Les dix produits interdits sont les plus présents sur les plages et dans les mers européennes, précise la Commission : bâtonnets de coton-tige, couverts, assiettes, pailles, bâtonnets mélangeurs pour boissons et tiges pour ballons en plastique ; tous ces articles devront désormais être produits uniquement à partir de matériaux plus durables. LesTexte Alternatif récipients pour boissons à usage unique fabriqués à partir de plastique ne pourront être mis sur le marché que si leurs bouchons et couvercles demeurent attachés au récipient.

• Objectifs de réduction de la consommation : Les États membres devront réduire l'utilisation des récipients alimentaires et gobelets pour boissons en plastique. Pour ce faire, ils pourront définir des objectifs de réduction au niveau national, proposer des produits de substitution au point de vente ou faire en sorte qu'aucun produit en plastique à usage unique ne puisse être fourni gratuitement.

• Obligations incombant aux fabricants : Les fabricants prendront en charge une partie des frais de gestion et de nettoyage des déchets et des coûts liés aux mesures de sensibilisation concernant les récipients pour aliments, les sachets et emballages (par exemple pour les chips et les sucreries), les récipients et gobelets pour boissons, les produits du tabac avec filtres (tels que les mégots de cigarettes), les lingettes humides, les ballons et les sacs en plastique légers. Des mesures inciteront l'industrie à mettre au point des solutions de remplacement moins polluantes pour ces produits.

• Objectifs de collecte : Les États membres devront atteindre un objectif de collecte de 90% pour les bouteilles pour boissons à usage unique en plastique d'ici à 2025, en mettant en place, par exemple, des systèmes de consigne.

• Exigences en matière d'étiquetage : Certains produits devront faire l'objet d'un étiquetage clair et normalisé indiquant le mode d'élimination des déchets, les effets néfastes du produit sur l'environnement et la présence de matières plastiques dans les produits. Ces dispositions visent les serviettes hygiéniques, aux lingettes humides et aux ballons.

• Mesures de sensibilisation : Les États membres seront tenus de sensibiliser les consommateurs aux effets néfastes des dépôts sauvages de déchets de produits en plastique à usage unique et d'engins de pêche ainsi que sur les systèmes de réutilisation et les solutions de gestion des déchets qui s'offrent pour ces produits.

• Prochaines étapes : Les propositions de la Commission vont être transmises au Parlement européen et au Conseil pour adoption.
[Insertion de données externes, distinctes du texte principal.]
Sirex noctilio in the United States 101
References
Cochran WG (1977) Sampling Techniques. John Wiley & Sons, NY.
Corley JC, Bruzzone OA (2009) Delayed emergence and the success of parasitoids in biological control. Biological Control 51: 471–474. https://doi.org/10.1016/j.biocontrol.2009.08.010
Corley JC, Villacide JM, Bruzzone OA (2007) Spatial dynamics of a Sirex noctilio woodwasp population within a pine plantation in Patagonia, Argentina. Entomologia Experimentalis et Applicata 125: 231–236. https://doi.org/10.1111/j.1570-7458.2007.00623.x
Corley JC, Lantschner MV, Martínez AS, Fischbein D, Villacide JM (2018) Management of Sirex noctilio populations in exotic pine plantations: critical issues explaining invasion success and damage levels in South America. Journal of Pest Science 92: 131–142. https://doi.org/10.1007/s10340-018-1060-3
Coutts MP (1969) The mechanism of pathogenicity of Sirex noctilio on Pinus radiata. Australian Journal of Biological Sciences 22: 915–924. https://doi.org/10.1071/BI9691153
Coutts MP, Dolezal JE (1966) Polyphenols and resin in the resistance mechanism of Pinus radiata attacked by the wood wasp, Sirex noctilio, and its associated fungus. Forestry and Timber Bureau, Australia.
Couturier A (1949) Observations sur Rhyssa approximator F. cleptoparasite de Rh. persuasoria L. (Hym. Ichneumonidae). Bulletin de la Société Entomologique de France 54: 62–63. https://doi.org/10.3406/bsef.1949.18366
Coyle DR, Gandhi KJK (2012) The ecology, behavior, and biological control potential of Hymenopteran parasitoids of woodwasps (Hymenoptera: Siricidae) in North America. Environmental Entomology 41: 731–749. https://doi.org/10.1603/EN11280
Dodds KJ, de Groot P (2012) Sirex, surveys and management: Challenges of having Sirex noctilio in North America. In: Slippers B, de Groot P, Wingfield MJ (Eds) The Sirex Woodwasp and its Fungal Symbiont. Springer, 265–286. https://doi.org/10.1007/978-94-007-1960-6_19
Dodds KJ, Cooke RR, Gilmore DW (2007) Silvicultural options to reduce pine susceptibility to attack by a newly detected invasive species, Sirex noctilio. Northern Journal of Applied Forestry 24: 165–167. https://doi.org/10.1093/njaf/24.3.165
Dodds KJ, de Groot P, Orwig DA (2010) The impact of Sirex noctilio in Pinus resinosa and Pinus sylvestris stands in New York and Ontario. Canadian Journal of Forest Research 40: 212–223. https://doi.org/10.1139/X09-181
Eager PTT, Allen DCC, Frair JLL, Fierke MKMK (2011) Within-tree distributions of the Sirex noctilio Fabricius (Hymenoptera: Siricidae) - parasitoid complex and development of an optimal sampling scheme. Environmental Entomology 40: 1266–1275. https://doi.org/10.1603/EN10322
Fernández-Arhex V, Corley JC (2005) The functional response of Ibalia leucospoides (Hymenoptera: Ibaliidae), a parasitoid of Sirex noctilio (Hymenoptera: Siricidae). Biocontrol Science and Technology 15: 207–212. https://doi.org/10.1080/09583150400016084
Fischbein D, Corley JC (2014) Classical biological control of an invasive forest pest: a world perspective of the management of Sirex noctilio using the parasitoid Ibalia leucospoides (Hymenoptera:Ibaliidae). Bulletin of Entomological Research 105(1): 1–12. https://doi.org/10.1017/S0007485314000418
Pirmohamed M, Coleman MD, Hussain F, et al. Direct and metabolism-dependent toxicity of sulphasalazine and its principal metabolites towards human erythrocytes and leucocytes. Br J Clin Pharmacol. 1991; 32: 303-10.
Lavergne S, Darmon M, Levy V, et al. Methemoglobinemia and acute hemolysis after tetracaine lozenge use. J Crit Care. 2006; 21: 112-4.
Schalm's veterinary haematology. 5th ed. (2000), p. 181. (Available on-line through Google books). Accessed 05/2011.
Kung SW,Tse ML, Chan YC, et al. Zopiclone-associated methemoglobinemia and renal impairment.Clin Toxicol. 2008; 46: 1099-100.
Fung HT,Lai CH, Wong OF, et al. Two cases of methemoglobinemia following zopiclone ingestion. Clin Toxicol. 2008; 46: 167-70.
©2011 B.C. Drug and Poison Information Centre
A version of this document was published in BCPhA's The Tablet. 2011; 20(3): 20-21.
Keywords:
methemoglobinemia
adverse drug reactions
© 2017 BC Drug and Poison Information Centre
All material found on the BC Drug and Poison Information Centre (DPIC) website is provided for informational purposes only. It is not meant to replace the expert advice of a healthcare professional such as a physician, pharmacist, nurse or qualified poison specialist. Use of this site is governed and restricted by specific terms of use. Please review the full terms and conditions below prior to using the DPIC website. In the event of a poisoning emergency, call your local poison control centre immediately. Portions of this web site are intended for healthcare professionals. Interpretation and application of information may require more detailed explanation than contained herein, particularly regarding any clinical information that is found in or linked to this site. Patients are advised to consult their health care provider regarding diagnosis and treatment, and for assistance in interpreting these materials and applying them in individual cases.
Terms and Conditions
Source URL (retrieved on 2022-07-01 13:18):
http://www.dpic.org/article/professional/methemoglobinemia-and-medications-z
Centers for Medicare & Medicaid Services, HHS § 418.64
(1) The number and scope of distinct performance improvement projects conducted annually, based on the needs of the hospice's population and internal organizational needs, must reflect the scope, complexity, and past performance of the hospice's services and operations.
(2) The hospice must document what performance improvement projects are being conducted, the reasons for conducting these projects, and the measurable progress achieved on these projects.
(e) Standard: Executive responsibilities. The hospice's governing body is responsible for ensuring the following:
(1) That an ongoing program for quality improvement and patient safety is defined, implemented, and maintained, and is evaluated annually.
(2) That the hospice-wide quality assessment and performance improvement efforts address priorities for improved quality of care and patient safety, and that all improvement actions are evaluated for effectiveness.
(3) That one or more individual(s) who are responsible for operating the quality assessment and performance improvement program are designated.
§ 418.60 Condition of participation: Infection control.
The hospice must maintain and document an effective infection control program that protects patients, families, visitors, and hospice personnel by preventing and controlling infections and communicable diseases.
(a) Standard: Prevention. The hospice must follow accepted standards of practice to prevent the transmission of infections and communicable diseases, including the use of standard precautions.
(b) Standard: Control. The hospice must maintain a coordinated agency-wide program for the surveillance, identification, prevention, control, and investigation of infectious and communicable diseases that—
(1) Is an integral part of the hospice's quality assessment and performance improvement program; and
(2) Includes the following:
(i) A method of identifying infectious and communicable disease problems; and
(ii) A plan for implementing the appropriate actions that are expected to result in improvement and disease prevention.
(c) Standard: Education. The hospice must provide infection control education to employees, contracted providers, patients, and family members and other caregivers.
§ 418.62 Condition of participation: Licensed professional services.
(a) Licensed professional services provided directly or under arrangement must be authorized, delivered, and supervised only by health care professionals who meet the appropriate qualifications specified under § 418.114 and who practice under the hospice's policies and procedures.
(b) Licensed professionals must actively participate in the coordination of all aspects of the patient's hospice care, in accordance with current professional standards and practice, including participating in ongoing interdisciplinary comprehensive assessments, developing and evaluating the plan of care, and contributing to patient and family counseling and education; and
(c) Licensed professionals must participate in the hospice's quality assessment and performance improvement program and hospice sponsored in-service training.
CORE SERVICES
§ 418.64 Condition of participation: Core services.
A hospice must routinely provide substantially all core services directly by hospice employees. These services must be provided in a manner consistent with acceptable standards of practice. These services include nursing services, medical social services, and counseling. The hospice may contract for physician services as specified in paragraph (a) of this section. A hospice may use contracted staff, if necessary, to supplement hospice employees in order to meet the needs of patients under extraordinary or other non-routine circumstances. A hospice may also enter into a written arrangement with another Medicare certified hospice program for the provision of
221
La Commission exhortera les autres institutions à traiter ce dossier en priorité et à fournir des résultats concrets pour les Européens avant les élections de mai 2019.

Pour marquer la Journée mondiale de l'environnement, célébrée le 5 juin, la Commission lancera également une campagne de sensibilisation à l'échelle de l'Union, qui mettra l'accent sur le choix des consommateurs et soulignera le rôle de chacun dans la lutte contre la pollution marine et les déchets marins.

L'Union européenne veut susciter un changement au niveau mondial, dans le cadre du G7 et du G20 et par la mise en oeuvre des objectifs de développement durable des Nations Unies.

L'initiative présentée aujourd'hui répond à l'engagement pris dans le cadre de la stratégie de L’Union sur les matières plastiques.

La directive proposée sera source d'avantages tant pour l'environnement que pour l'économie. À titre d'exemple, les nouvelles mesures permettront :
- d'éviter l'émission de 3,4 millions de tonnes équivalent CO2 ;
- d'éviter des dommages environnementaux dont le coût d'ici à 2030 s'élèverait à 22 milliards d'EUR ;
- aux consommateurs d'économiser, selon les prévisions, 6,5 milliards d'EUR.